Asteria, Queen of the Rainforest

Do you ever get caught up in taking life a little too seriously? Everything feels intense, every car cutting in front of you is a personal insult, every slow checker in the checkout lane wants to get on your last nerve, every highway patrolman is looking past every other speeding car simply waiting for yours to pass their way? (Hypothetically speaking of course… *snort*). And then something happens to wake you up and maybe put things in more appropriate perspective. Surprisingly or not so much, the whole intensity/seriously thing is an ongoing journey for me, I suppose particularly around high holidays and significant dates of celebrations and losses and rites of passage. When I stop to take a breath, I often remember the following experience that makes me smile every single time.
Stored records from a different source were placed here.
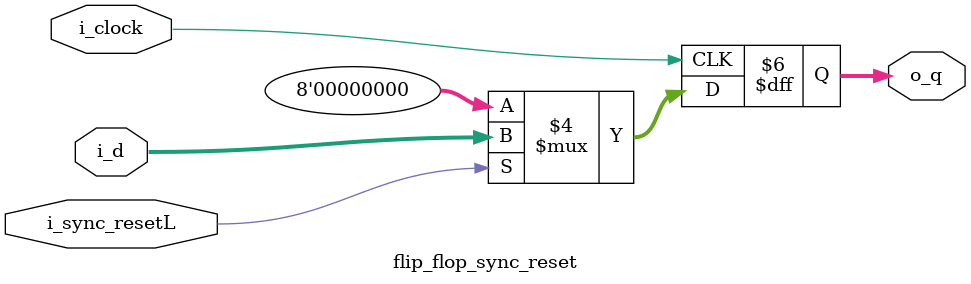
<source format=v>
module flip_flop_sync_reset #(
    parameter WIDTH=8
)(
    input                  i_clock,
    input                  i_sync_resetL,
    input      [WIDTH-1:0] i_d,
    output reg [WIDTH-1:0] o_q
);
    always @(posedge i_clock) begin
        if (~i_sync_resetL) o_q <= 0;
        else o_q <= i_d;
    end
endmodule
</source>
I knew a wonderfully active and highly invested woman in a church I served many years ago. In nearly any room and any crowd of people she walked into, she would be the smartest by far. She had a double PhD, (I know, who does that?) and devoted her life to persons with special needs of every kind, shape, and form. She used her voice for advocacy in political, social and economic forums and was sorta that person that you want to be but it makes you tired just watching them. She and her husband had a couple of children and they worked hard at opening up the world of learning and life experience and partnerships built on equality and mutual respect. She and her husband had each kept their own last names when they got married as an intentional way for her to claim her individuality at a time in history when the #metoo movement would not have been a blip on the radar screen had there been one. As you can imagine, it was important to her that her daughter be raised with the understanding that she could follow any dream she had and would be encouraged to be her own person independent and strong. One day when her daughter was 10, they were talking about marriage and she explained why she and her husband had decided to keep their own names and that when the daughter was ready, she could choose to legally keep her dad’s last name which she already had, to take her mom’s last name, or to take a husband’s last name or hyphenate.

Life went on and when the child was a year or so older, she came back to her mom and recalled the conversation about marriage and names and said that she thought she would probably take a different name. The mom tried not to show her disappointment that, after all the intentional teaching they’d done around independence and the strength to be your own person and not being pressured to define yourself by your husband’s identity, she nonchalantly as possible asked the daughter why. And the daughter said in essence that well, she believed she wanted to live in South America and try to save the rainforest and the name Linda did not seem to fit the magnitude of that mission, so she believed she would change her name to Asteria, Queen of the Rainforest. Her mom was so caught by surprise she was speechless and her daughter went on saying that she’d been reading Greek mythology and Asteria means “of the sky” and she liked the thought of saving the rainforest knowing she was “of the sky.” The mom would tell you now that her daughter did then and continues now to keep her humble of heart and lighter of spirit than she ever thought possible. And that, in fact, learning to lighten up a bit has made her more effective at her life and work.

I LOVE that story. I love the reminder of the gift of simplicity when our minds obsess in the complexities. I love the creativity that happens when we realize we don’t now nor have we ever been in control of the lives of those we love and for whom we have primary care. I love the awareness that when we lead with openness to new ideas and a willingness to hear the hearts of others, we can be quickly brought back to a reality that both reminds us of our unique value AND that we are one of everyone else who has unique value, and that while we are important, we are no less and no more important than any other of God’s beloved humanity.

So I’ve thought a fair amount about if I would ever change my name – you know around becoming queen of everything or pope or something. What I came up with is Analise. You may not believe this, but I came up with that BEFORE checking to see what the name means. It is actually a Hebrew baby name that means, grace/devoted to God. I know, right? And I truly did think of it before knowing any of that. It might be that if I believed in past lives, which I really don’t, but if I did, I might wonder if that’s why it sifted to my conscience.

Anyway, if you are in a season where everything feels pretty dependent and heavy , maybe you spend a little time thinking about a little girl whose mom desperately wanted her daughter to be strong and independent, a mom who became crestfallen when the little girl wanted to change her name thinking she had failed her, and the sudden realization of how off-the-track-too-serious she had become the moment her daughter told her she was going to be Queen of the Rainforest someday and the name Linda simply wasn’t going to work. I hope it makes you smile and take a step back and breathe and maybe even decide. You know, of what you might want to be queen or king, and what therefore your name change might need to be? Smile with me today and maybe we both lighten up a little!